Databricks Cross Workspace Miner

The databricks cross workspace miner custom package calculates usage and popularity metrics across different Databricks Workspaces. This package is an extension to the Databricks Miner package available in marketplace packages.

Pre-requisites

Grant Permissions

  1. Grant access to system tables for popularity calculation:

    This custom package supports extracting usage and popularity for your Databricks assets using system tables. You must have a Unity Catalog-enabled workspace to use system tables.

  2. Enable a system schema:

  3. You will need your account admin to enable the system.query schema using the SystemSchemas API. This will allow Atlan to extract query history using system tables.
  4. To enable a system schema, refer to Databricks documentation:
  5. Replace {schema_name} with access.
  6. To ensure that system schemas is enabled for each schema, follow the steps in Databricks documentation. If enabled for any given schema, the state will be EnableCompleted.

  7. Grant permissions:

Atlan supports extracting Databricks usage and popularity using system tables for three authentication methods including Personal access token authentication, AWS service principal authentication and Azure service principal authentication. You will need to grant the following permissions:

  1. CAN_USE on a SQL warehouse
  2. USE SCHEMA on system.query
  3. SELECT on system.query.history
  1. Locate warehouse ID:

To extract usage and popularity using system tables, you will also need the warehouse ID of your SQL warehouse.

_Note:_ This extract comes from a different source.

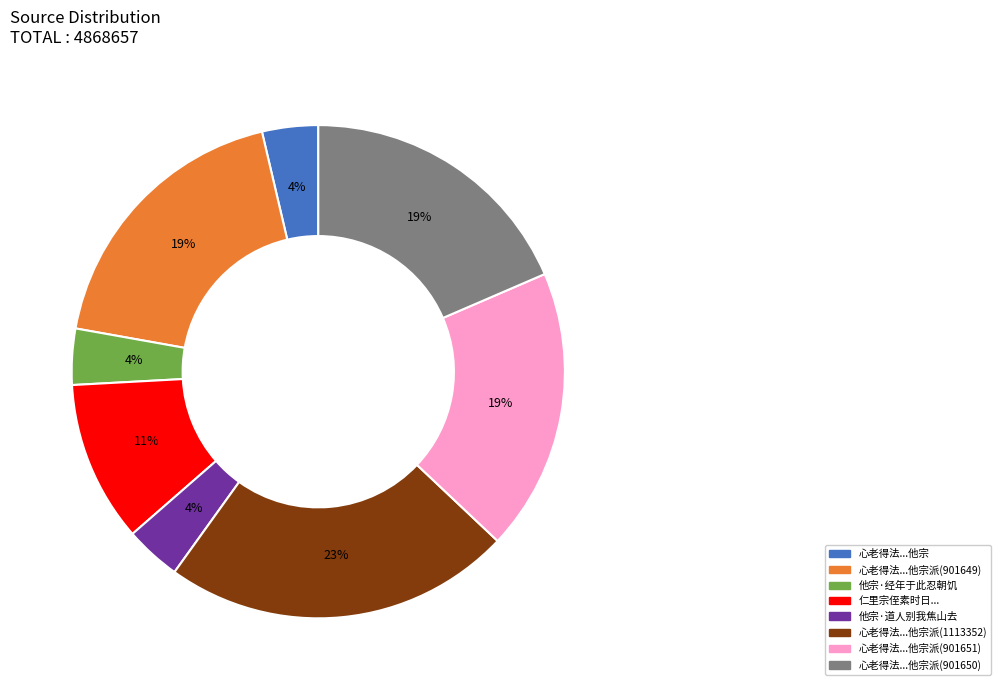

Between 他宗·经年于此忍朝饥 and 心老得法...他宗派(901651), which is larger?

心老得法...他宗派(901651)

To locate the warehouse ID:

  1. Log in to your Databricks workspace as a workspace admin.
  2. From the left menu of your workspace, click SQL Warehouses.
  3. On the Compute page, select the warehouse you want to use.
  4. From the Overview tab of your warehouse page, next to the Name of your warehouse, copy the value for your SQL warehouse ID. For example, example-warehouse (ID: 123ab4c5def67890), copy the value 123ab4c5def67890 and store it in a secure location.

  5. Disable Popularity on the Databricks Miner:

Disable the usage popularity calculation on the Databricks Miner configuration by setting Fetch Query History and Calculate Popularity to No.

Configuration

  1. Connection : For Connection, select the connection to extract. (To select a connection, the crawler must have already run.)

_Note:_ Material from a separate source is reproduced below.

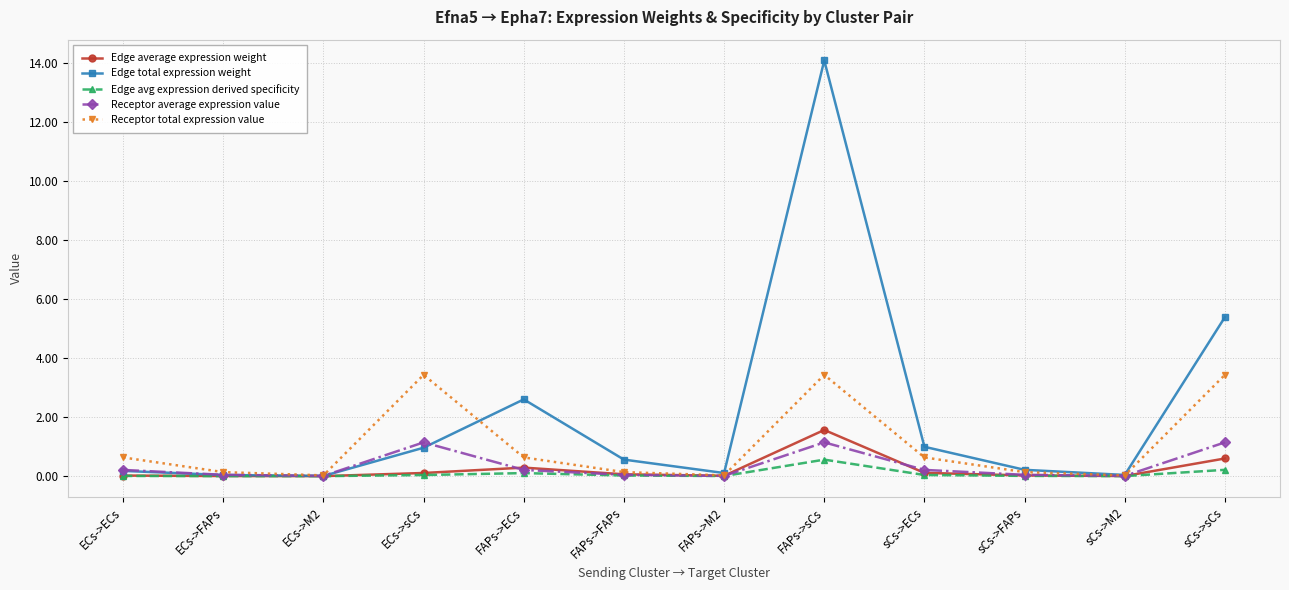

True or false: Receptor total expression value has more than 1 interior local peaks.

True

  2. SQL Warehouse ID : Enter the Warehouse ID located in steps above.

  3. Popularity Window: For Popularity Window (days), 30 days is the maximum limit. You can set a shorter popularity window of less than 30 days.

  4. Start time: For Start time, choose the earliest date from which to mine query history.

Run the Databricks Cross Workspace Miner Custom package

To run the Databricks Cross Workspace Miner Custom package, after completing the steps above: 1. To check for any permissions or other configuration issues before running the package, click Preflight checks. 2. To run the package once immediately, at the bottom of the screen, click the Run button. 3. To schedule the package to run hourly, daily, weekly, or monthly, at the bottom of the screen, click the Schedule Run button.

Order of Operation

This custom package should be run after the Databricks Miner has completed its run.

What it does

The databricks cross workspace miner custom package connects to your database, queries the query.history system table for the defined period, and calculates popularity across different workspaces.